Feynman's Hughes Lectures: 950 pages of notes

(thehugheslectures.info)

75 points | by gnubison 4 hours ago

3 comments

  • molteanu 2 hours ago
    I never understood the appeal of Feynman and these Lectures. It has been a constant topic for years around here.

    For example, the Electricity and Magnetism book by Purcell is phenomenal but it is hardly ever mentioned. To quote wikipedia,

    Electricity and Magnetism is a standard textbook in electromagnetism originally written by Nobel laureate Edward Mills Purcell in 1963. Along with David Griffiths' Introduction to Electrodynamics, this book is one of the most widely adopted undergraduate textbooks in electromagnetism. A Sputnik-era project funded by the National Science Foundation grant, the book is influential for its use of relativity in the presentation of the subject at the undergraduate level. In 1999, it was noted by Norman Foster Ramsey Jr. that the book was widely adopted and has many foreign translations.

    Something mysterious is going on here.

    • UniverseHacker 1 hour ago
      Feynman was a uniquely gifted teacher that made things intuitive and simple. Those other books are course textbooks for physics majors, and they require an order of magnitude more effort and time to understand.

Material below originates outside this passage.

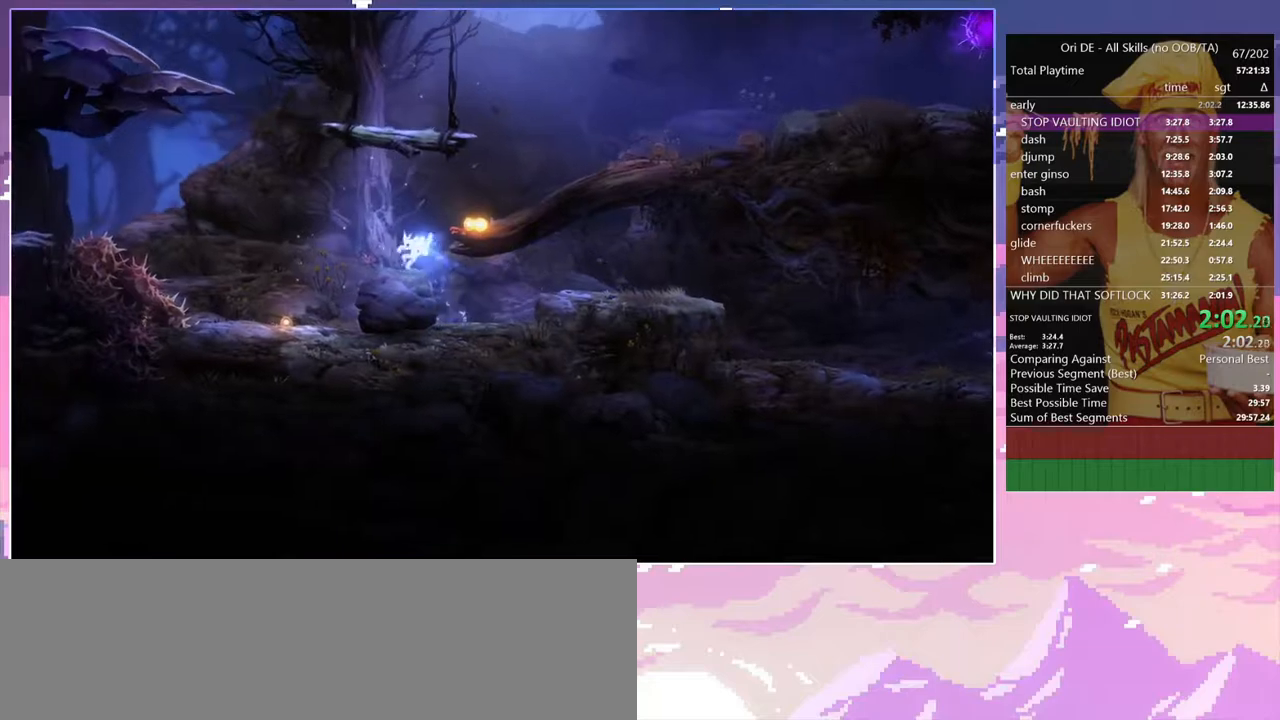
{"keys": ["d"], "events": [[33, "a", "up"], [83, "d", "down"], [267, "space", "down"], [367, "space", "up"]]}
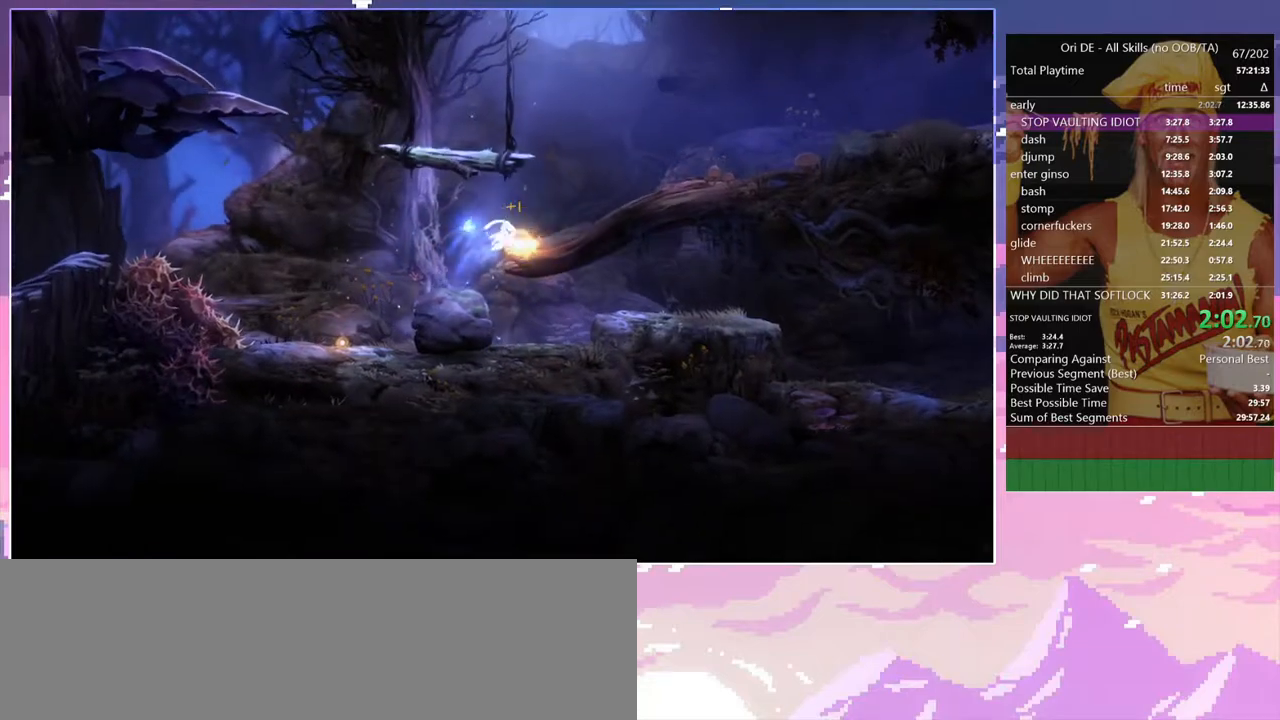
{"keys": ["a", "space"], "events": [[433, "a", "down"], [467, "d", "up"], [467, "space", "down"]]}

      When I was a physics student the best students seemed to use both types of materials simultaneously. A work like Feynmans would give a bigger picture and more intuitive understanding of what is going on and help you not miss the forest for the trees so to speak, the regular textbooks will teach you all of the little details and math tricks you need to actually solve difficult problems with these concepts.

      • kamaal 38 minutes ago
        >>Feynman was a uniquely gifted teacher that made things intuitive and simple.

        I think explainers like Neil deGrasse Tyson have a job harder than people imagine. Historically the problem with science education has been, that, as the conceptual universe gets bigger and complicated there's a tendency to assume the common person is too stupid and beneath the subject to understand it.

        To simplify and demystify science to a point to get people interested in it as a intuitive iterative process helps a lot in increasing participation of the general crowd.

    • nemomarx 2 hours ago
      I'm not sure I'm seeing the mystery - do you mean you think that book is not mentioned enough?

      Digestible lectures from a charismatic man (who made the television circuit pretty often) have a different audience than comprehensive textbooks I would think.

      • molteanu 2 hours ago
        If one would really be interested in these kind of things, I'm pretty sure one would be interested in other great resources, like the one mentioned.

        If one would really be interested in classical music or philosophy one would sure not miss the (other) giants in the field instead of concentrating on just one or two.

        There's the mistery.

        • nemomarx 1 hour ago
          Interested enough to listen to a lecture for an hour is not the same level of interest as focusing on a book for many hours, basically. The two things aren't comparable in terms of depth, and many people are interested only enough for surface level understanding or intuition?
    • biophysboy 34 minutes ago
      Its just charisma. His pedagogy isn't great; my main criticism is that he isn't very incisive.

      Edit: to be fair though, textbooks are written while lectures are oral. So its hard to compare them.

    • rixed 1 hour ago
      Feynman was the epitome of "think outside the box" for physics, revisiting most topics with a personnal, "back to first principles" angle. Therefore his lecture notes are engaging and entertaining like no others, and a perfect complementary text to normal text books. When I was in college we used to pair the Feynman lecture notes with the much more dry Landau textbooks. A perfect mix, although probably already outdated at the time.
    • spicyusername 2 hours ago
      History and pop culture (and life) are like that.

      Richard Feynman is a person well worth remembering, but I'm sure many of his contemporaries that get talked about less were as well.

      So it goes.

    • jalapenog 42 minutes ago
      [dead]
  • bvan 1 hour ago
    Thanks for sharing. This is the best HN post of 2025 as far as my humble self is concerned.
  • k2enemy 1 hour ago
    Almost a thousand pages of presumably well thought out and neatly written notes. For lectures, and not even his own research. I'm always amazed at the productivity and output of the great ones.
    • amelius 1 hour ago
      Yeah well he didn't get addicted to computer programming so that gave him a lot of extra time to just think.